Огородников все еще лежал в кювете, с винтовкой, нацеленной на шоссе.
– Долго будем лежать? – спросил Бокарев.
Огородников не ответил.
Бокарев нагнулся, тронул его, перевернул.
Огородников был мертв.
18
Почему я вернулся?
Дом меня больше не раздражал. Ни отец, ни мать – никто не раздражал. Две недели жизни у дедушки успокоили мои нервы, вагончик отучил просыпаться от звука шлепанцев. Но запах дымящегося асфальта на московских улицах не давал мне покоя.
На дорожных работах в Москве техники не меньше, чем на нашем участке. Вероятно, даже больше. И шику больше – рабочие в желтых кофтах, в желтых шлемах. И все же нет того масштаба, нет той перспективы, техника здесь огорожена щитами, защищена предупредительными знаками и фонарями, теряется среди высоких домов; видишь одни объезды, заторы, пробки, мостки вместо тротуаров. Только чувствуешь запах горячего асфальта. И этот запах влечет тебя туда, на дорогу, где все открыто, все видно, лязгает и грохочет, освещено солнцем и обдувается ветром.
Я скучал по вагончикам, по ребятам. Неплохие, в сущности, ребята – заносчивый Юра, флегматичный Андрей, щуплый сердцеед Маврин.
И потом... дедушка.
Я не предупредил его о своем приезде, и он меня не встречал на бричке, хотя на этот раз вещичек у меня было порядочно. Я протащил свой чемодан от станции до дедушкиного дома и вошел в дом с бьющимся сердцем.
Дедушка сидел на низком табурете, перетягивал пружины диванчика. Диванчик лежал на полу, косо торчали его круглые резные ножки, спиралились пружины, перетянутые шпагатом.
Дедушка повернул ко мне голову. Его черные глаза с синеватыми белками сверкнули по-цыгански. Колоритный старик все-таки!

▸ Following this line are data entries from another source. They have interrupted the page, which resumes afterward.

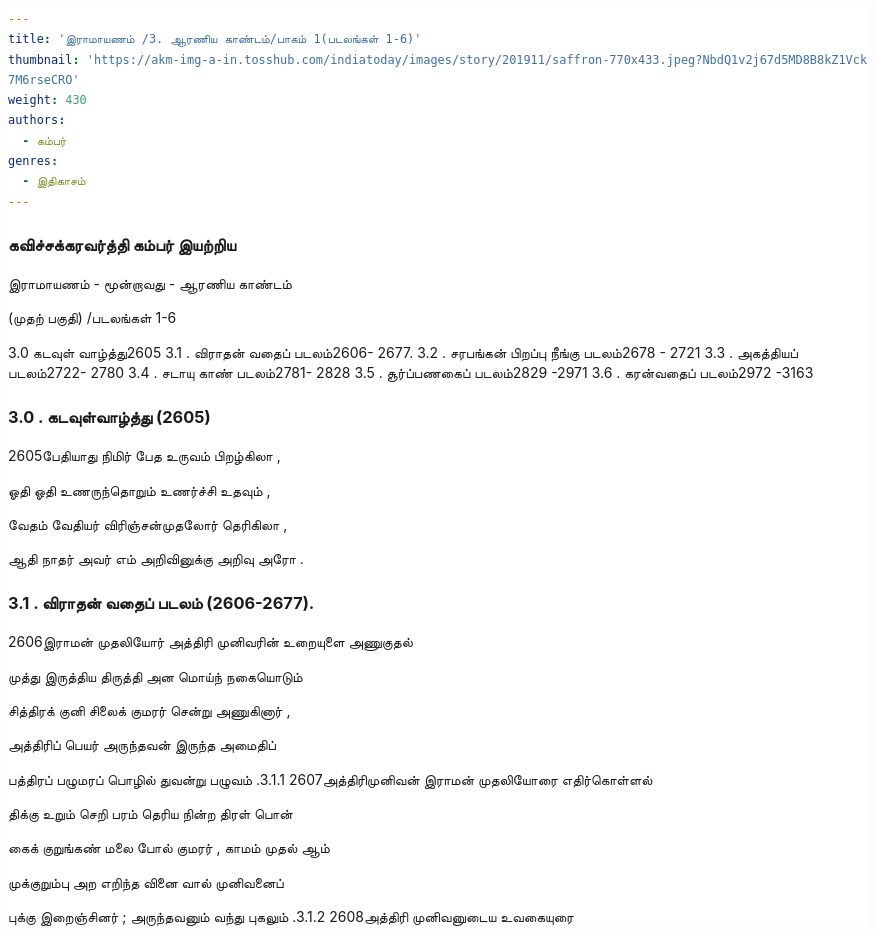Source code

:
 ```yaml
---
title: 'இராமாயணம் /3. ஆரணிய காண்டம்/பாகம் 1(படலங்கள் 1-6)'
thumbnail: 'https://akm-img-a-in.tosshub.com/indiatoday/images/story/201911/saffron-770x433.jpeg?NbdQ1v2j67d5MD8B8kZ1Vck7M6rseCRO'
weight: 430
authors:
  - கம்பர்
genres:
  - இதிகாசம்
---
```

### கவிச்சக்கரவர்த்தி கம்பர் இயற்றிய  

இராமாயணம் - மூன்றாவது - ஆரணிய காண்டம்  

(முதற் பகுதி) /படலங்கள் 1-6  

  

3.0 கடவுள் வாழ்த்து2605 3.1 . விராதன் வதைப் படலம்2606- 2677. 3.2 . சரபங்கன் பிறப்பு நீங்கு படலம்2678 - 2721 3.3 . அகத்தியப் படலம்2722- 2780 3.4 . சடாயு காண் படலம்2781- 2828 3.5 . சூர்ப்பணகைப் படலம்2829 -2971 3.6 . கரன்வதைப் படலம்2972 -3163  

  

### 3.0 . கடவுள்வாழ்த்து (2605)  

  

2605பேதியாது நிமிர் பேத உருவம் பிறழ்கிலா ,  

ஓதி ஓதி உணருந்தொறும் உணர்ச்சி உதவும் ,  

வேதம் வேதியர் விரிஞ்சன்முதலோர் தெரிகிலா ,  

ஆதி நாதர் அவர் எம் அறிவினுக்கு அறிவு அரோ .  

  

### 3.1 . விராதன் வதைப் படலம் (2606-2677).  

  

2606இராமன் முதலியோர் அத்திரி முனிவரின் உறையுளை அணுகுதல்  

முத்து இருத்திய திருத்தி அன மொய்ந் நகையொடும்  

சித்திரக் குனி சிலைக் குமரர் சென்று அணுகினார் ,  

அத்திரிப் பெயர் அருந்தவன் இருந்த அமைதிப்  

பத்திரப் பழுமரப் பொழில் துவன்று பழுவம் .3.1.1 2607அத்திரிமுனிவன் இராமன் முதலியோரை எதிர்கொள்ளல்  

திக்கு உறும் செறி பரம் தெரிய நின்ற திரள் பொன்  

கைக் குறுங்கண் மலை போல் குமரர் , காமம் முதல் ஆம்  

முக்குறும்பு அற எறிந்த வினை வால் முனிவனைப்  

புக்கு இறைஞ்சினர் ; அருந்தவனும் வந்து புகலும் .3.1.2 2608அத்திரி முனிவனுடைய உவகையுரை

Опять я ел борщ со сметаной, и гречневую кашу, и творог с молоком и допил бутылку портвейна, купленную дедушкой к моему первому приезду, и помидоры, и лук, и соленые огурчики. У нас дома все это считалось несовместимым. А дедушка считал совместимым. И когда я рубал, он посматривал на меня, может быть, даже думал, что я вернулся из-за него. И не ошибался. Я вернулся из-за него, из-за всего, что было вокруг него. Пусть я опять буду жить в вагончике, все равно дедушка здесь, я в любую минуту могу прийти к нему, остаться ночевать. Он постелит мне на этом диванчике, и лунные блики, преломленные листьями фикуса, причудливым узором будут лежать на полу.
При всей своей выдержке дедушка не смог сдержать удивления, узнав, что у меня в кармане список пяти солдат. Этого он не ожидал. А список был у меня. Стручков его раздобыл. Стручков все сделал.
Вручая мне список, Стручков сказал:
– Запросим военкоматы, возможно, кто-нибудь из них жив или живы родственники. Запрос сделаем от министерства – это убыстрит дело, а обратный адрес укажем твой. Если хочешь, я попрошу подписать министра.
– Я думаю, вашей подписи будет достаточно.